WILDWOOD — Police Chief Steven Long is suing Mayor Gary DeMarzo and the city, charging that DeMarzo continually interferes with the operations of the 39-member department.
Morristown-based attorney Damian Shammas, representing Long, said Tuesday that his client wants the city and DeMarzo to abide by the law.
“He’s overstepped his bounds and he’s not allowed to interfere with the daily operations,” said Shammas, adding that no court date has yet been set in the case.
“We just want the court to stop Mayor DeMarzo. He’s out of control,” Shammas said.
The lawsuit alleges that, on Aug. 16, when DeMarzo took over as head of public safety, he “embarked on a crusade to interfere with Chief Long’s ability to manage the day-to-day operations of the Police Department and trample upon his rights and authority under the Police Chiefs’ Bill of Rights.”
State law, which establishes rules for New Jersey’s municipal police departments, provides that the chief of police “shall be the head of the police force and that he shall be directly responsible to the appropriate authority for the efficiency and routine day-to-day operations.”
The law goes on to state, among other things, that the chief shall “administer and enforce rules and regulations and special emergency directives for the disposition and discipline of the force and its officers and personnel” and “prescribe the duties and assignments of all subordinates and other personnel.”
Long argues that DeMarzo has continually questioned his decisions and interfered with the disciplinary process, scheduling and other aspects of the department.
DeMarzo, on Tuesday afternoon, said he had not yet seen Long’s lawsuit, but he said he started to see a pattern given other recent lawsuits filed by city employees.
“They all have a continuing theme of change. It is very difficult for these people to be forced to a level of accountability,” DeMarzo said.
DeMarzo said the litigation has followed changes he and his fellow commissioners have made in the city.
“They have difficulty coming to grips with reality, a new economy,” DeMarzo said. “The days of 11 percent increases and no one asking questions ... are over.”

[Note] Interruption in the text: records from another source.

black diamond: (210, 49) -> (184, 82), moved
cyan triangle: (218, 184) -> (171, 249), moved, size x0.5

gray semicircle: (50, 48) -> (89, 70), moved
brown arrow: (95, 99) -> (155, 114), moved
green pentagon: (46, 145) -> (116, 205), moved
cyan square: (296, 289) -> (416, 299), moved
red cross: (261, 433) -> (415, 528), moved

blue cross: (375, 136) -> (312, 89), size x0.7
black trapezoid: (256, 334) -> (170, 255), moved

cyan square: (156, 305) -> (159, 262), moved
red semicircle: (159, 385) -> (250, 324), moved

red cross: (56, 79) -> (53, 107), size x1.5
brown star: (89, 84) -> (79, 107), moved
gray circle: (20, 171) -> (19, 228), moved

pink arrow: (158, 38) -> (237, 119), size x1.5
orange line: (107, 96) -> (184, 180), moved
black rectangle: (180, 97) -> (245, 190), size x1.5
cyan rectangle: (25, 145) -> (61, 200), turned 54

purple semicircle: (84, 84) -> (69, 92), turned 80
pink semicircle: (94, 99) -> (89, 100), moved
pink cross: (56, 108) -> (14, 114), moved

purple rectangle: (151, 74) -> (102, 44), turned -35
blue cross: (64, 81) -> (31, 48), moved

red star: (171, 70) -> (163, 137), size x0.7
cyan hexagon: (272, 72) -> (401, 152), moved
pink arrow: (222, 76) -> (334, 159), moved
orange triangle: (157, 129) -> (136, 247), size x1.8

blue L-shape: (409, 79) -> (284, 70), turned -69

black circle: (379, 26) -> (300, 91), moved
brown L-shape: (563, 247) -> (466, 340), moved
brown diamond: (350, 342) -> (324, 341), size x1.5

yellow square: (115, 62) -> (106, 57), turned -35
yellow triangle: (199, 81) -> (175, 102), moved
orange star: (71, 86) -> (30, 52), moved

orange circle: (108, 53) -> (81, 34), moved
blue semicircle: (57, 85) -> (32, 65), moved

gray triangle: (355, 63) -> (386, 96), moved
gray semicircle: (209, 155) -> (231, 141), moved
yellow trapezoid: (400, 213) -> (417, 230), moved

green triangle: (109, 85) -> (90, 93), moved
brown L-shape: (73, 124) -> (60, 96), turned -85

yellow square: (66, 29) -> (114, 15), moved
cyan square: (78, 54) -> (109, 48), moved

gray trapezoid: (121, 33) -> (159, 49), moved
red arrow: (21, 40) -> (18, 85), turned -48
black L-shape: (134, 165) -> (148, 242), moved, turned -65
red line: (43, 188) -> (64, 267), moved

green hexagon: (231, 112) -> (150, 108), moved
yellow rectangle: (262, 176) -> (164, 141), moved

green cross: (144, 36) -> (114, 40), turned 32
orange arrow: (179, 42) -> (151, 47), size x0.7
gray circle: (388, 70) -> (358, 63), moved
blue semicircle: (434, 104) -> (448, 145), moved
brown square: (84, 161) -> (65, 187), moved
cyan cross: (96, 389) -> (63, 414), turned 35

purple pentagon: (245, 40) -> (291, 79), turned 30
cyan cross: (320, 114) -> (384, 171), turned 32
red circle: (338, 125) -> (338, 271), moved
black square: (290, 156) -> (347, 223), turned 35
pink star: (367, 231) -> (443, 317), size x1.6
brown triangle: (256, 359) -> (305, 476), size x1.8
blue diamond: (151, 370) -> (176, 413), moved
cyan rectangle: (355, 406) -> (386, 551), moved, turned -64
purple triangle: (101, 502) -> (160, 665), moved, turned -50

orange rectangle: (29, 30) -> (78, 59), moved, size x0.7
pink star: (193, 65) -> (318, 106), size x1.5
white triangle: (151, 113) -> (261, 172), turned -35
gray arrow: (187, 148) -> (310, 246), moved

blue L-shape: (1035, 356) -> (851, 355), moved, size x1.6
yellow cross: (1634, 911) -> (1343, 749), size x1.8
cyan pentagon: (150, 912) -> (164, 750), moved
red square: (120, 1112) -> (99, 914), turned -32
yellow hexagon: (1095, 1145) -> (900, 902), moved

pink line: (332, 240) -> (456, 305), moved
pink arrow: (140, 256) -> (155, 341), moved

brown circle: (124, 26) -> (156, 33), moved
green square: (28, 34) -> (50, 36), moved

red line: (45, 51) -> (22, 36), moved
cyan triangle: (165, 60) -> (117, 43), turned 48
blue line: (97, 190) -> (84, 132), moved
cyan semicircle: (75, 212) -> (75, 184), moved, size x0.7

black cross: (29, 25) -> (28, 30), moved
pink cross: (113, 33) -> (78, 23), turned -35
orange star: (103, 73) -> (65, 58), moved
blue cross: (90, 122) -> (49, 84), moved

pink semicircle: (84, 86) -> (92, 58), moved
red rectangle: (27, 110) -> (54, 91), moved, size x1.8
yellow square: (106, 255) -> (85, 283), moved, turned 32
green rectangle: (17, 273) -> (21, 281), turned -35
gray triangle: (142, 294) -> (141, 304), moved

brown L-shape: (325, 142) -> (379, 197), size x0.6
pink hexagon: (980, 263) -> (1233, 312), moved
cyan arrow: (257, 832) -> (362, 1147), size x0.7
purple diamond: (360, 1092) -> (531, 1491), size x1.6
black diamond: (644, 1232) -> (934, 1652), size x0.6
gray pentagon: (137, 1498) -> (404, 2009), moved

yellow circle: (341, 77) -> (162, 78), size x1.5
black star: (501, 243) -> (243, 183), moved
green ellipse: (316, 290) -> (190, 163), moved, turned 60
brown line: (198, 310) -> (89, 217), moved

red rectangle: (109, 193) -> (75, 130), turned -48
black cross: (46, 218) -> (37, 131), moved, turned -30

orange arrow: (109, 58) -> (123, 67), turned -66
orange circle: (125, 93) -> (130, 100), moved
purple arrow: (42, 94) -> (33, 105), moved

Long, chief here since 2007, was once DeMarzo’s supervisor, but DeMarzo, a police officer in Wildwood since 1998, resigned from the department in May following a court order that required him to choose whether he wanted to stay on the commission or remain a police officer.
Shortly after resigning, he was named head of public safety in a 2-1 vote by City Commission.
In the lawsuit, Long supplies a long list of dates when he says DeMarzo interfered with his role as head of the department.
He points to an Aug. 23 request when DeMarzo started asking for daily activity logs, known as pass-on reports, but Long would not supply them because they contained “confidential and sensitive investigative information.”
Then, on Aug. 25, Long says DeMarzo told him to “adjust Deputy Chief Cooper’s office schedule” after speaking directly with Cooper. Long responded that DeMarzo should respect the chain of command and that Long would make decisions regarding scheduling.
The lawsuit also highlights Aug. 29 when “DeMarzo requested that Chief Long procure a retirement badge from the department for him.” Long refused because he said DeMarzo resigned and was not entitled to the badge. In the lawsuit, Long says he met with DeMarzo, the prosecutor and county chief of detectives on Sept. 15 about the badge issue and other matters. “After a short discussion in which the prosecutor told DeMarzo that he was not entitled to a retirement badge, DeMarzo became irate and stormed out of the meeting,” the lawsuit alleges.
Along the way, Long sent letters to Cape May County Prosecutor Robert Taylor asking Taylor to stop DeMarzo’s interventions.
The prosecutor told Long not to supply DeMarzo with the pass-on reports.
Long also cites another instance, on Sept. 11, when he told DeMarzo to leave the median between Oak and Wildwood avenues “because no civilians were permitted at that location” during the Roar to the Shore motorcycle rally for safety reasons given the crowds at the event.
Long said DeMarzo sent him an e-mail charging that Long’s directive constituted “insubordination and very serious breach of discipline towards me.”
That incident led to a series of memos about Long’s “No Civilians Directive.”
Long also points to a decision to rehire a patrolman despite Long’s belief that the officer was not fit for duty, had previously had disciplinary charges pending against him and needed retraining. Long also said there was “no money in the budget for his return.”
In the lawsuit, Long says DeMarzo admitted the position was not budgeted, but “nevertheless, DeMarzo ramrodded this appointment through based on his self-described ‘empowerment’ as the appointing authority.”